→ **Directions**
Look through the listing for the word "primitives". Copy each line that has it.

◆ ◆ ◆ ◆ ◆ ◆ ◆

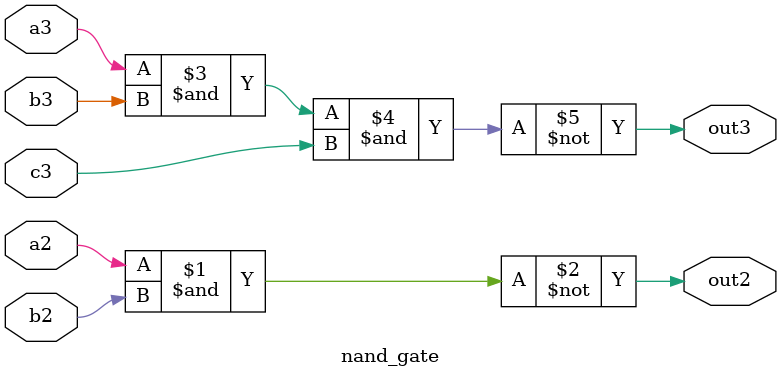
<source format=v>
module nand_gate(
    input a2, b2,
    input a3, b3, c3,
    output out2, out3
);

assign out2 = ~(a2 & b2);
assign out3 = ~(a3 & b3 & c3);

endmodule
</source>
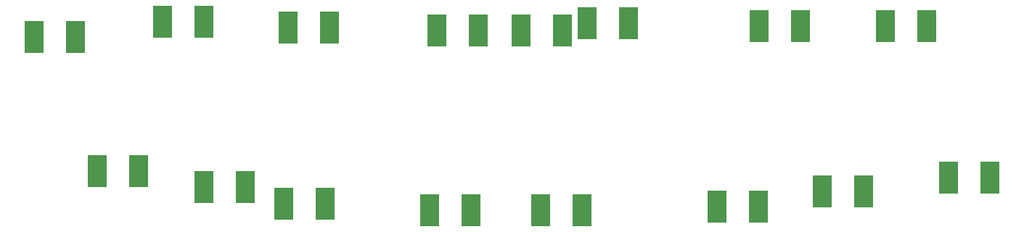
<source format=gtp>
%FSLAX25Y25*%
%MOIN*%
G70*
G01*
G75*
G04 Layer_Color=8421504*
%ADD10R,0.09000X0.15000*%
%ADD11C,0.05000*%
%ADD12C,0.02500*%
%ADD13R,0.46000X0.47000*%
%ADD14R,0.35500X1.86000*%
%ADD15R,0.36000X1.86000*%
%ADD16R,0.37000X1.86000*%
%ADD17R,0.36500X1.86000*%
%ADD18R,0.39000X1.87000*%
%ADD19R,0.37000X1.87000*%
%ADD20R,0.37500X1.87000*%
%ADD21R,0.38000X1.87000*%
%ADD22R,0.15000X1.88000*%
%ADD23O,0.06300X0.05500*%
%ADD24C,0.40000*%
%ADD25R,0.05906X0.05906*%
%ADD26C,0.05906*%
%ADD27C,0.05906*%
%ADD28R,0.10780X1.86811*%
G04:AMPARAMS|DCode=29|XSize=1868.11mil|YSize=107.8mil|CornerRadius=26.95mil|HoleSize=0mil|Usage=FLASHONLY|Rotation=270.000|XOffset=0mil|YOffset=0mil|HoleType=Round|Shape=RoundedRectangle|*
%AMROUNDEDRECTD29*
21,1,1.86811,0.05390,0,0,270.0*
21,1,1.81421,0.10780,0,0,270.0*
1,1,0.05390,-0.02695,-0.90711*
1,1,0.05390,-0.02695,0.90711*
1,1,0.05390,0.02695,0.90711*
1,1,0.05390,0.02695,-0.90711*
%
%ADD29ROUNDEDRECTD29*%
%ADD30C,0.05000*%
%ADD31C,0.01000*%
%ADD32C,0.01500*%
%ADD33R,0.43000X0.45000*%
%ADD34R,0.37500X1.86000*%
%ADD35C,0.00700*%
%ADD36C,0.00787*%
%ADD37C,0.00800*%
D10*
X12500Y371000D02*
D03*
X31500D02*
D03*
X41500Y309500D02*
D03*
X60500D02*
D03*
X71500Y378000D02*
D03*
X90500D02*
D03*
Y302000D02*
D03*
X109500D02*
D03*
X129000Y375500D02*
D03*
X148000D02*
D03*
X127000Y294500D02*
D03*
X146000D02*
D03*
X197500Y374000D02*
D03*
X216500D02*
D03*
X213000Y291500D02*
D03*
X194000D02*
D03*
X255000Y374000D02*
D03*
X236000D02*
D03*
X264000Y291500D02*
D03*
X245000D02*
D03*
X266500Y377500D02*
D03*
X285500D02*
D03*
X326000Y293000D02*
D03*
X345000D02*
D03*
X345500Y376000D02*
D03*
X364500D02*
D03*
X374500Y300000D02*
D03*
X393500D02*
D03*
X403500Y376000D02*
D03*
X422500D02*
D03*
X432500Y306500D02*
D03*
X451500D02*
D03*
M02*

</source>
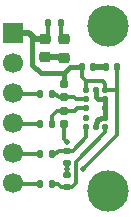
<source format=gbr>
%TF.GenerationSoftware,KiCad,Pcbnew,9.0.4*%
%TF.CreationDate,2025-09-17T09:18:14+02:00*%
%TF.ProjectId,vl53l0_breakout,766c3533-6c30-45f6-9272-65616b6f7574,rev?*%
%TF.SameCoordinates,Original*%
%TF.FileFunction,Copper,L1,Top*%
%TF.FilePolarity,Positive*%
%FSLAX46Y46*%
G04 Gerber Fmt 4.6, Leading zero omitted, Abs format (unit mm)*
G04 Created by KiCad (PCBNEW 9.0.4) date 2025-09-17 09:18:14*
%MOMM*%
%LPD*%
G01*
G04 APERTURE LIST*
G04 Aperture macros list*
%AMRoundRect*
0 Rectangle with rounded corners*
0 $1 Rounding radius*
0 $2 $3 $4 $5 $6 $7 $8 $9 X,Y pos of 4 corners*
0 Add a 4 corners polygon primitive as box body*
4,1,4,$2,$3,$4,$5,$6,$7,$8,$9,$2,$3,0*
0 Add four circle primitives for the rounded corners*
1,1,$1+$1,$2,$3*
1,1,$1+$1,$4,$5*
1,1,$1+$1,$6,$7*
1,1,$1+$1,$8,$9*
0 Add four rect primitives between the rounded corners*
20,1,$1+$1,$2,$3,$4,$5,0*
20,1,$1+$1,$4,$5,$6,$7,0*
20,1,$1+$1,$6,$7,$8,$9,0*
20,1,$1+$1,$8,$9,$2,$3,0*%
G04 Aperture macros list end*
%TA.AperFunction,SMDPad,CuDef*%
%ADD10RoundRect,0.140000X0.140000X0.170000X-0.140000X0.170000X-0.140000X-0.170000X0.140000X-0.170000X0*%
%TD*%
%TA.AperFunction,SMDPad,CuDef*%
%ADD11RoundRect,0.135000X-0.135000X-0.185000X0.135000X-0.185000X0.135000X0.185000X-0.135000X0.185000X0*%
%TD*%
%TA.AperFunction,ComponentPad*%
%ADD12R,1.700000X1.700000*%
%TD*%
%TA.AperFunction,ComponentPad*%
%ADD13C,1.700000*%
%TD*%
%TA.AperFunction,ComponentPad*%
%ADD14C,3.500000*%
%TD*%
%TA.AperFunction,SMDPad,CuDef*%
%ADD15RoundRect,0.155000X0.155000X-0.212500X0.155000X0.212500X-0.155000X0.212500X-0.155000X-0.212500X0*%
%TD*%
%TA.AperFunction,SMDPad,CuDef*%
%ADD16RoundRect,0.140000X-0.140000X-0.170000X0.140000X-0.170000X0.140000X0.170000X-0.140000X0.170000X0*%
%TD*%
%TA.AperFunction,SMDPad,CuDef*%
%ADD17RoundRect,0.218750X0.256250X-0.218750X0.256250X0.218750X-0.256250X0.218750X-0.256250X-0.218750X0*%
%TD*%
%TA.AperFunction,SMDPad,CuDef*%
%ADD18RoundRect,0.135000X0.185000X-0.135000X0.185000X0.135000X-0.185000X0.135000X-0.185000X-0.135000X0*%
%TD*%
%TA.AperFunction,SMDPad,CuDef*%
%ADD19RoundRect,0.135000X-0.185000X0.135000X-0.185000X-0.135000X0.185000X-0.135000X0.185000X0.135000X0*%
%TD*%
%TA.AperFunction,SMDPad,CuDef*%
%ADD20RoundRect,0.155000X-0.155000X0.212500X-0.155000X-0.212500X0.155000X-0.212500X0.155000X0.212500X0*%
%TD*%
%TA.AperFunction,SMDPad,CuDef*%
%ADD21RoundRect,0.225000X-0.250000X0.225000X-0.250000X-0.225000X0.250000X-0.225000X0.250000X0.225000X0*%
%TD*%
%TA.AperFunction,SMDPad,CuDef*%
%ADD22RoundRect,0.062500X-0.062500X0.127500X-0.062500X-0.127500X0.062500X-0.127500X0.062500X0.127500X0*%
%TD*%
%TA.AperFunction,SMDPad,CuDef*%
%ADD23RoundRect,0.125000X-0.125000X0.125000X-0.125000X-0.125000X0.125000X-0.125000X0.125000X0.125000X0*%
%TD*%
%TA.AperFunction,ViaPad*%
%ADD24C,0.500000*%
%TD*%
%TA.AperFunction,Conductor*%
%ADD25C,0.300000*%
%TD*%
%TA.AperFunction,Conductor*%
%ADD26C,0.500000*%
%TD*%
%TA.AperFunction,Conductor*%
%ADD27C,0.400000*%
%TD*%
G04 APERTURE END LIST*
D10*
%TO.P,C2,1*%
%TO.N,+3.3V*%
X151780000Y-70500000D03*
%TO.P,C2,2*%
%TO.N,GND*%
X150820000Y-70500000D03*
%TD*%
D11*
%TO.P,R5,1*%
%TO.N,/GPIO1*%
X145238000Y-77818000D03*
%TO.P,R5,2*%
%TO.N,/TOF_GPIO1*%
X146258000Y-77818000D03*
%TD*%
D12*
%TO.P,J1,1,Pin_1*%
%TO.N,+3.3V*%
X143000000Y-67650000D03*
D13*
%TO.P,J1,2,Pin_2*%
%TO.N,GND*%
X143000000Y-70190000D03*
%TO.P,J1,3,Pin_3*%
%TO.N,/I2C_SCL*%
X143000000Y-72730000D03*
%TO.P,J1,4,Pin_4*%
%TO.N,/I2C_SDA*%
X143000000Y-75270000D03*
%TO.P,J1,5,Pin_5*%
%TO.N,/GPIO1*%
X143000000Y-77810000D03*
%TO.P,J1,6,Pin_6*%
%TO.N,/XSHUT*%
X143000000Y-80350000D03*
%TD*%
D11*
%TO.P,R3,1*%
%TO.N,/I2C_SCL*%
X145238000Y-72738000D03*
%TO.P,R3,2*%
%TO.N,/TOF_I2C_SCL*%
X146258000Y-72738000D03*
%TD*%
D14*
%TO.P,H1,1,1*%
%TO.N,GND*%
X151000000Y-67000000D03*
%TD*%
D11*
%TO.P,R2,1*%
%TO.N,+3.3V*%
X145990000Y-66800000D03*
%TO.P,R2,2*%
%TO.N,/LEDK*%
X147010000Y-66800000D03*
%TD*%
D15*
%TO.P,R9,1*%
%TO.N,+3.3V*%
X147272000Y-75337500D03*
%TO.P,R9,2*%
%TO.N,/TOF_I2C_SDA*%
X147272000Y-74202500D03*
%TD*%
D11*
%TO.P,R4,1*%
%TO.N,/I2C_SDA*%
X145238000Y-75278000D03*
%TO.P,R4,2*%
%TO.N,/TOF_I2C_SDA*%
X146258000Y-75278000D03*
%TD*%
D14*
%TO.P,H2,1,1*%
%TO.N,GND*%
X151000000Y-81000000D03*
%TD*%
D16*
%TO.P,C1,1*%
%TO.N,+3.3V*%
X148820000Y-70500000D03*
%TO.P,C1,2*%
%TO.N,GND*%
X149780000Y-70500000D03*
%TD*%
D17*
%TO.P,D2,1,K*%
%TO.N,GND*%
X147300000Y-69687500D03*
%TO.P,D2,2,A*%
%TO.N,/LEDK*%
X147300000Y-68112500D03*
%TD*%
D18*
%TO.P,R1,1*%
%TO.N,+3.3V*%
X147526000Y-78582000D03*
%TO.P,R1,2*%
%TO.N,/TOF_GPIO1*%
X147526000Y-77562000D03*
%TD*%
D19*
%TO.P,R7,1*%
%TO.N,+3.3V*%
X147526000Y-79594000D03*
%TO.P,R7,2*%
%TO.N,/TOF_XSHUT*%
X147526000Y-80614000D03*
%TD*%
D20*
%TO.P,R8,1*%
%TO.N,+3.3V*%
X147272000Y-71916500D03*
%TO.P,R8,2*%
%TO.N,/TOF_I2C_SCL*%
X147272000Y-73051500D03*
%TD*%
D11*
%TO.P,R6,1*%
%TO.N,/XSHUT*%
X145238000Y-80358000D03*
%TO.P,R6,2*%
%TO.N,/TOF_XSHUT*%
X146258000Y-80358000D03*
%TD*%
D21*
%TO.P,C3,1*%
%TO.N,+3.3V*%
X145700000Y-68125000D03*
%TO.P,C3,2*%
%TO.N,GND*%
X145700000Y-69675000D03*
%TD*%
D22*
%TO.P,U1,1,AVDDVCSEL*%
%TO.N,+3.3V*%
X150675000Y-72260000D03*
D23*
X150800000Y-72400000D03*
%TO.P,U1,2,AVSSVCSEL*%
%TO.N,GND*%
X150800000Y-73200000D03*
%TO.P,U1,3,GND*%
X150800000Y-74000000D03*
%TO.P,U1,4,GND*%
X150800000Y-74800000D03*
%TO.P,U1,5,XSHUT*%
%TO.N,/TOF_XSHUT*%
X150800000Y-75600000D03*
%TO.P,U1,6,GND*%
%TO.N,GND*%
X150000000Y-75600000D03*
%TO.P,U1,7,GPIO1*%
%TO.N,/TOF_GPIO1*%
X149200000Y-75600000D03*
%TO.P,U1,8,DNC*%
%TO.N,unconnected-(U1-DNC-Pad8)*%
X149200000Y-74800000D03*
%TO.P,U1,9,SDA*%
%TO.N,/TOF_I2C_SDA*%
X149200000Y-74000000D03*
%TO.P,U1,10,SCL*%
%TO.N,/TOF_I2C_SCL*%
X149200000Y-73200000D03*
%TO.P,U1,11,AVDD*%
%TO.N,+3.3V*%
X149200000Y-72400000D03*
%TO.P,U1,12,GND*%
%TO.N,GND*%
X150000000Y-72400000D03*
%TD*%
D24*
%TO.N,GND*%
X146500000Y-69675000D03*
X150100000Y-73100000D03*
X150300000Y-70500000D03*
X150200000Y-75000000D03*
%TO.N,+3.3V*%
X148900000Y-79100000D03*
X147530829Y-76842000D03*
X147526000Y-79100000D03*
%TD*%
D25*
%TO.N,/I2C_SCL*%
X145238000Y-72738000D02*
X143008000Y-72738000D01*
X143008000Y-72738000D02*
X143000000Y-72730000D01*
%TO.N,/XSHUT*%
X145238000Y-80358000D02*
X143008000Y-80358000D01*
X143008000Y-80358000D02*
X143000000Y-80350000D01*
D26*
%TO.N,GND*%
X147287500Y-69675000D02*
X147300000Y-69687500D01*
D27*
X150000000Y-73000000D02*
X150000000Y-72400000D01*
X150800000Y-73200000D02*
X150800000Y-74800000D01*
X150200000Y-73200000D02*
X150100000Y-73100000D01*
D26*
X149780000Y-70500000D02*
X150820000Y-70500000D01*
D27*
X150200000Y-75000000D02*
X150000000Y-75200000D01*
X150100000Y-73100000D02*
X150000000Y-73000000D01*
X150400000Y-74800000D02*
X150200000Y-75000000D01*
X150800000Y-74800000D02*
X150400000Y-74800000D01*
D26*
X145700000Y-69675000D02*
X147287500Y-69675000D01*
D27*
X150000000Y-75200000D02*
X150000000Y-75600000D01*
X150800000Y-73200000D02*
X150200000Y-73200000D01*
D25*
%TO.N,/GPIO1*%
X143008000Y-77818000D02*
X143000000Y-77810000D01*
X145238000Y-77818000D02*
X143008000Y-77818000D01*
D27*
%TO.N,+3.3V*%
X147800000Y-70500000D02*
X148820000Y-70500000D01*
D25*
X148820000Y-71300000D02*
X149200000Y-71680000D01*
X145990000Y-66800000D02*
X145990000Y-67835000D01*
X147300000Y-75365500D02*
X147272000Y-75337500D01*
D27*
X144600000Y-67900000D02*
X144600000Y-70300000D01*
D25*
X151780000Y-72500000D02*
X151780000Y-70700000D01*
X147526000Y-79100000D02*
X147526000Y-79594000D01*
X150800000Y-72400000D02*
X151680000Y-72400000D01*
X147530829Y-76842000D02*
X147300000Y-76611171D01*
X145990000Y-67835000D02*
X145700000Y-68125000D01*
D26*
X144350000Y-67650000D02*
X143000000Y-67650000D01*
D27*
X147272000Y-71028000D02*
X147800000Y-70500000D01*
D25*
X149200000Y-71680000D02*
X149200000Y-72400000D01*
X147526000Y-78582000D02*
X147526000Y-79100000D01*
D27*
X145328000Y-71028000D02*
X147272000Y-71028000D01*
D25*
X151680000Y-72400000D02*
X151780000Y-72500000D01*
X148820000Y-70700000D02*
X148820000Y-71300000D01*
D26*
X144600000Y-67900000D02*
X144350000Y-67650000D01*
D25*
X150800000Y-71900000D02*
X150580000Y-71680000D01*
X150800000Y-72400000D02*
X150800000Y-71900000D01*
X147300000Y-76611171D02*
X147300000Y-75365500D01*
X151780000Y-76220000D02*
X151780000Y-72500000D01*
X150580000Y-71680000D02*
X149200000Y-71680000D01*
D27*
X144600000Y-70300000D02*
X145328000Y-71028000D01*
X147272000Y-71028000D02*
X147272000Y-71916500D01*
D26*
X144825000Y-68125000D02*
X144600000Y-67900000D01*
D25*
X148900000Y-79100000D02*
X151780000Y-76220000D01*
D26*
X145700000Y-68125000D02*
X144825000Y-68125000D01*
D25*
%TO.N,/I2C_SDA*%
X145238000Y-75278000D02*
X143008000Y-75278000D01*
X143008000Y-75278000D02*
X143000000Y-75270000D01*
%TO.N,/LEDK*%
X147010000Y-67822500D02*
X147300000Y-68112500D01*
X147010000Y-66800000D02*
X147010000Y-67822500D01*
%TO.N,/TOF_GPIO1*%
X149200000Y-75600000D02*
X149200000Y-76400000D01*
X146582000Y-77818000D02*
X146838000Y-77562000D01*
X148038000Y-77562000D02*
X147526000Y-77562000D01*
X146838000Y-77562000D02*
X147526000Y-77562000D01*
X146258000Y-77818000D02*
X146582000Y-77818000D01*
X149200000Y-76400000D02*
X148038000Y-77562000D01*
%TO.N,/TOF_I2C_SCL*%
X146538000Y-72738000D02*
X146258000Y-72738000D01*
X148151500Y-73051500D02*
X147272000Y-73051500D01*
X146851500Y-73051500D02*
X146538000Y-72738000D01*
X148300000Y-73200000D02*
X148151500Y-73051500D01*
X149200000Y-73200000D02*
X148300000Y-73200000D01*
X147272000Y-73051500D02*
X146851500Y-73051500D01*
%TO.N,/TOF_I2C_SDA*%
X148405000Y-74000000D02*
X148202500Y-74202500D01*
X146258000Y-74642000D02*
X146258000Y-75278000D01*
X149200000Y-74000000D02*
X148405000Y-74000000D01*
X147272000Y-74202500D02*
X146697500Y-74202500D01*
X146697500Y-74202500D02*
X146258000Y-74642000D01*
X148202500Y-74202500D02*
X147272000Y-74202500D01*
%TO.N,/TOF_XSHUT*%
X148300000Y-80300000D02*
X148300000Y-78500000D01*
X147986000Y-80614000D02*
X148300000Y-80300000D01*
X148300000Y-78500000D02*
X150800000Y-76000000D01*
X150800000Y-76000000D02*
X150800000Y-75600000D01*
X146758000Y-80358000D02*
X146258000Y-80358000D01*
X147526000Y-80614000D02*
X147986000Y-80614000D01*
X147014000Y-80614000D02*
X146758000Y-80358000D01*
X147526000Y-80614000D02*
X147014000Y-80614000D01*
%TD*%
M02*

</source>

◆ ◆ ◆ ◆ ◆ ◆ ◆

→ **Exercise output**
0 Add four circle primitives for the rounded corners*
0 Add four rect primitives between the rounded corners*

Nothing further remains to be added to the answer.